On March 30, 2017, the U.S. District Court for the Western District of North Carolina rejected a motion for judgment on the pleadings (akin to a motion to dismiss) by Carolinas HealthCare System (CHS) in a novel health care antitrust suit brought by the Department of Justice (DOJ) and State of North Carolina (collectively, the Government).
The Government filed suit against CHS, a health system consisting of 10 hospitals in and around Charlotte, North Carolina, in June 2016, alleging that contractual provisions mandated by CHS in its contracts with health insurers that sought to prevent insurers from establishing narrow networks or otherwise incentivizing insureds to see lower cost providers than CHS violated federal antitrust law. Specifically, the Government alleges that CHS’s contractual restrictions on “steering” by insurers—that is, not contractual provisions requiring that insureds be steered to CHS but rather contractual provisions that prevented insurers from steering insureds away from CHS—constitute unreasonable restraints on trade in violation of the Sherman Act. In its complaint, the Government describes “steering” as a competitive behavior that may refer to the insurer practice of offering tiered provider networks (with copayments varying by provider tier) as well as narrow-network plans (offering lower prices to insureds in exchange for a more limited provider panel).
The Government argues that steering insureds can be procompetitive in the context of health insurance markets because it enables insurers to enroll insureds at lower price points in narrower networks that exclude higher-cost providers. Under this theory, CHS’s contractual restrictions on insurer steering thus constitute anticompetitive restraints on the insurers’ activities. Additionally, because CHS has significant market power in its geographic area (50 percent of the relevant market for inpatient hospital services), the Government explained that insurers are obligated by market forces to agree to CHS’s contractual demands.

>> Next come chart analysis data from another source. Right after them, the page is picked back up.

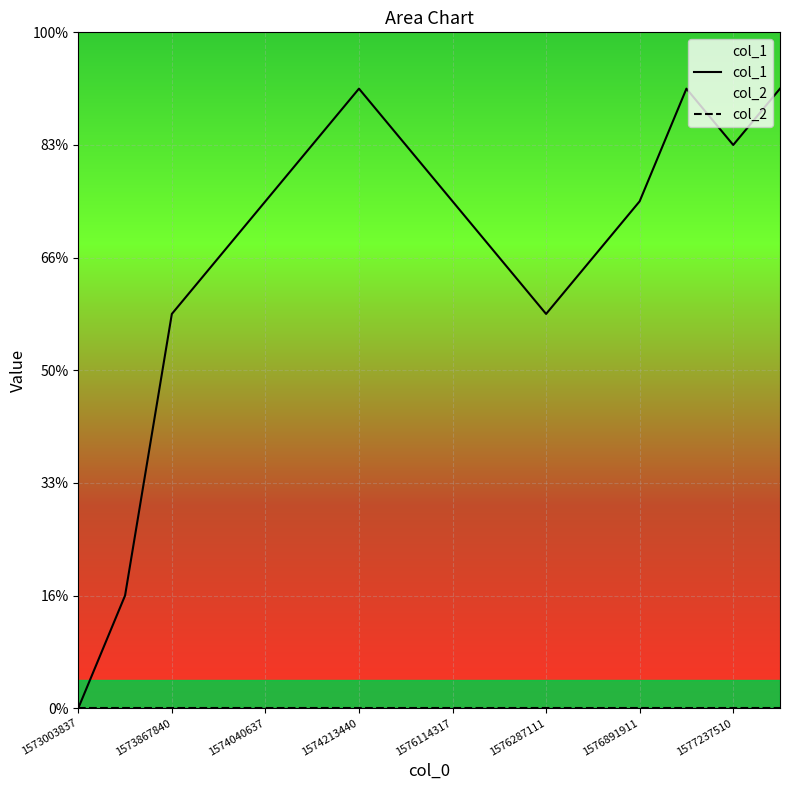

Which category has the lowest value in the col_2 series?

1573003837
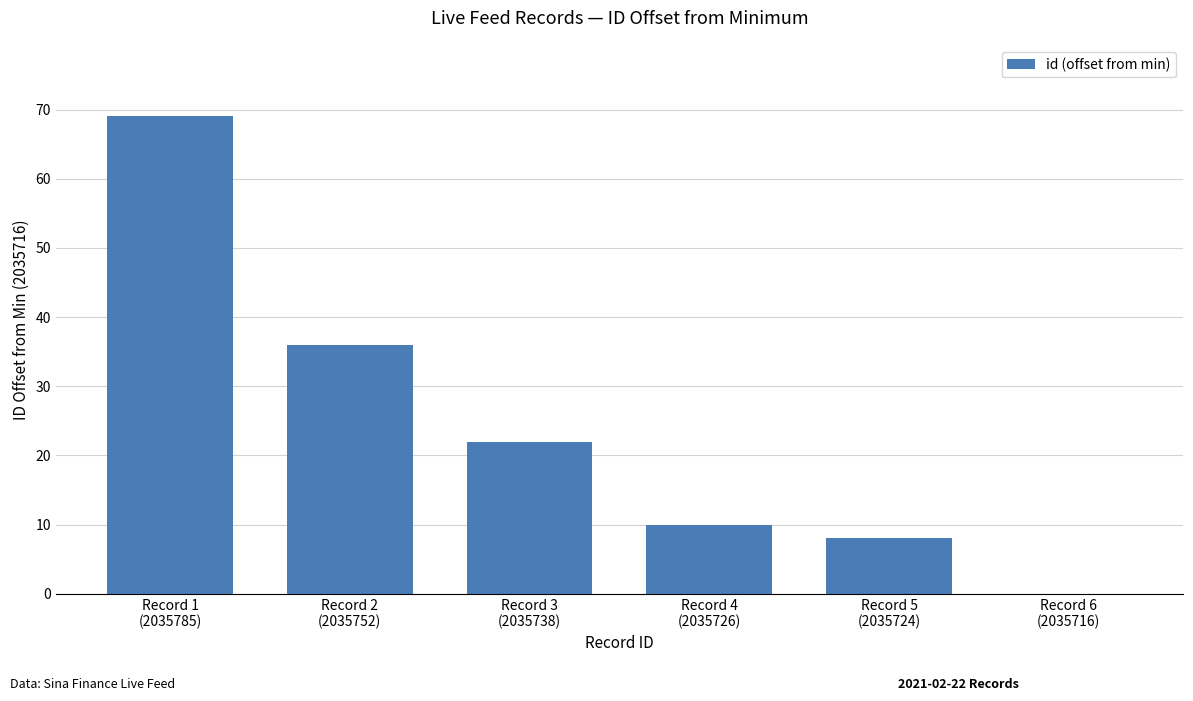

Which has a higher value, Record 1
(2035785) or Record 6
(2035716)?

Record 1
(2035785)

In its order denying CHS’s efforts to dismiss the case, the Court emphasized that the bar for survival at this stage “is not a high one and it also is not meaningless one.” The Court applied a rule of reason analysis, under which a restraint on trade is unreasonable where its anticompetitive effects outweigh its procompetitive effects. In pertinent part, the Court determined that the Government had sufficiently alleged facts showing that CHS’s conduct had direct competitive harm, including that individuals in CHS’s geographic area pay higher prices for health insurance (and have higher out-of-pocket costs), have fewer health insurance options, and are denied access to cost-saving innovations such as comparison shopping as well as “more efficient health plans that would be possible if insurers could steer freely.” The Court also found a sufficient basis for allegations of indirect competitive harm by CHS’s steering restrictions, noting that CHS has a reputation as an expensive provider, that insurers would prefer not to be subject to anti-steering restrictions, and that “absent these steering restrictions” insurer’s costs would be reduced by being able to steer patients to lower-cost providers.

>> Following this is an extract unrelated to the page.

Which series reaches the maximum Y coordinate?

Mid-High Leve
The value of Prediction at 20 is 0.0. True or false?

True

In its defense, CHS argued that the anti-steering provisions have procompetitive effects and sought to undermine the Government’s anti-steering theory by likening it to the anti-steering position taken by the DOJ in an antitrust suit against credit card companies recently rejected by the U.S. Court of Appeals for the Second Circuit. The Court declined to accede to CHS’s position, noting that the Second Circuit opinion “involved a different product and a different market” and considered the DOJ’s burden of proof to establish liability at the trial stage, not at the preliminary pleadings stage of this case. The Court further observed that the Second Circuit decision was narrowly decided within the context of the credit card industry and relied on the record from a seven-week bench trial (that case survived the summary judgment phase).

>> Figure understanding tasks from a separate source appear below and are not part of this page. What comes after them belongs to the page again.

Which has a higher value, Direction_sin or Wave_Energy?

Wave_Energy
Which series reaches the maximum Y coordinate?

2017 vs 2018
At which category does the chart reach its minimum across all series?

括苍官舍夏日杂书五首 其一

The Court ultimately denied CHS’s motion but cautioned that it had “not been presented with facts yet enabling it to conclude whether CHS’s steering restrictions have procompetitive or anticompetitive effects” and that factual discovery will be necessary to make that conclusion. The validity of the DOJ’s anti-steering theory of antitrust liability thus remains to be determined within the context of the health care market, and this case will continue to be closely monitored throughout the industry.